Recorded information —
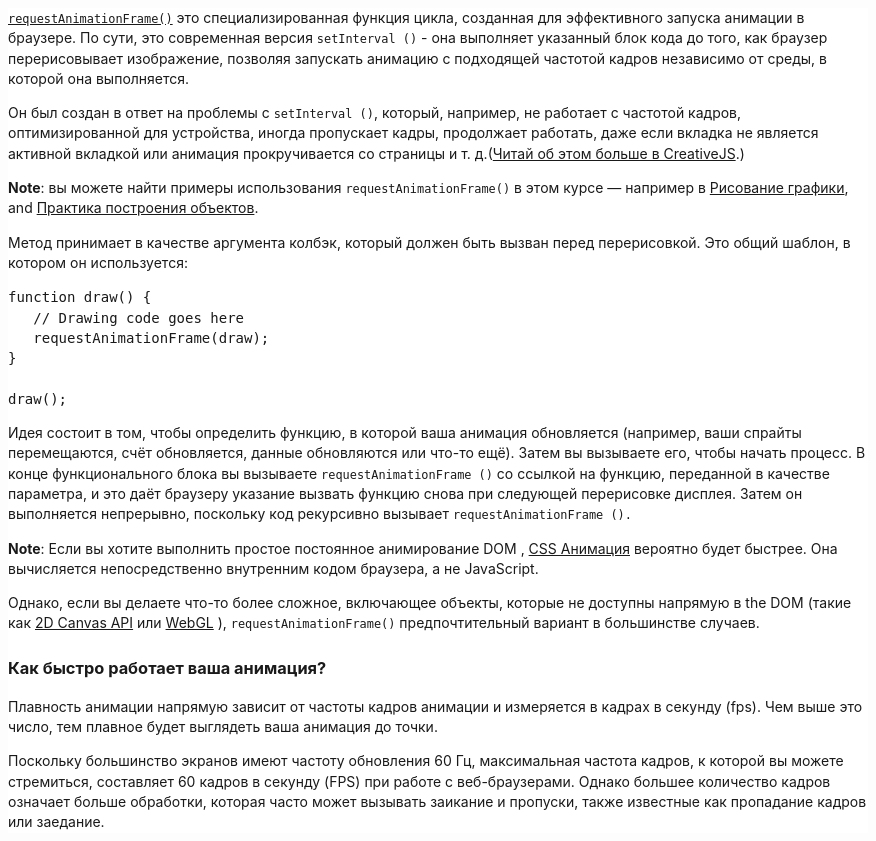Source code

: <p><code><a href="/en-US/docs/Web/API/window/requestAnimationFrame">requestAnimationFrame()</a></code> это специализированная функция цикла, созданная для эффективного запуска анимации в браузере. По сути, это современная версия <code>setInterval ()</code> - она выполняет указанный блок кода до того, как браузер перерисовывает изображение, позволяя запускать анимацию с подходящей частотой кадров независимо от среды, в которой она выполняется.</p>

<p>Он был создан в ответ на проблемы с <code>setInterval ()</code>, который, например, не работает с частотой кадров, оптимизированной для устройства, иногда пропускает кадры, продолжает работать, даже если вкладка не является активной вкладкой или анимация прокручивается со страницы и т. д.(<a href="http://creativejs.com/resources/requestanimationframe/index.html">Читай об этом больше в CreativeJS</a>.)</p>

<div class="blockIndicator note">
<p><strong>Note</strong>: вы можете найти примеры использования <code>requestAnimationFrame()</code> в этом курсе — например в  <a href="/en-US/docs/Learn/JavaScript/Client-side_web_APIs/Drawing_graphics">Рисование графики</a>, and <a href="/en-US/docs/Learn/JavaScript/Objects/Object_building_practice">Практика построения объектов</a>.</p>
</div>

<p>Метод принимает в качестве аргумента колбэк, который должен быть вызван перед перерисовкой. Это общий шаблон, в котором он используется:</p>

<pre class="brush: js">function draw() {
   // Drawing code goes here
   requestAnimationFrame(draw);
}

draw();</pre>

<p>Идея состоит в том, чтобы определить функцию, в которой ваша анимация обновляется (например, ваши спрайты перемещаются, счёт обновляется, данные обновляются или что-то ещё). Затем вы вызываете его, чтобы начать процесс. В конце функционального блока вы вызываете <code>requestAnimationFrame ()</code> со ссылкой на функцию, переданной в качестве параметра, и это даёт браузеру указание вызвать функцию снова при следующей перерисовке дисплея. Затем он выполняется непрерывно, поскольку код рекурсивно вызывает <code>requestAnimationFrame ().</code></p>

<div class="blockIndicator note">
<p><strong>Note</strong>: Если вы хотите выполнить простое постоянное анимирование DOM , <a href="/en-US/docs/Web/CSS/CSS_Animations">CSS Анимация</a> вероятно будет быстрее. Она вычисляется непосредственно внутренним кодом браузера, а не JavaScript.</p>

<p>Однако, если вы делаете что-то более сложное, включающее объекты, которые не доступны напрямую в the DOM (такие как <a href="/en-US/docs/Web/API/Canvas_API">2D Canvas API</a> или <a href="/en-US/docs/Web/API/WebGL_API">WebGL</a> ), <code>requestAnimationFrame()</code> предпочтительный вариант в большинстве случаев.</p>
</div>

<h3 id="Как_быстро_работает_ваша_анимация">Как быстро работает ваша анимация?</h3>

<p>Плавность анимации напрямую зависит от частоты кадров анимации и измеряется в кадрах в секунду (fps). Чем выше это число, тем плавное будет выглядеть ваша анимация до точки.</p>

<p>Поскольку большинство экранов имеют частоту обновления 60 Гц, максимальная частота кадров, к которой вы можете стремиться, составляет 60 кадров в секунду (FPS) при работе с веб-браузерами. Однако большее количество кадров означает больше обработки, которая часто может вызывать заикание и пропуски, также известные как пропадание кадров или заедание.</p>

What to do — Every line of the listing that includes the word "работает" must be copied.

Written response —
<p>Он был создан в ответ на проблемы с <code>setInterval ()</code>, который, например, не работает с частотой кадров, оптимизированной для устройства, иногда пропускает кадры, продолжает работать, даже если вкладка не является активной вкладкой или анимация прокручивается со страницы и т. д.(<a href="http://creativejs.com/resources/requestanimationframe/index.html">Читай об этом больше в CreativeJS</a>.)</p>
<h3 id="Как_быстро_работает_ваша_анимация">Как быстро работает ваша анимация?</h3>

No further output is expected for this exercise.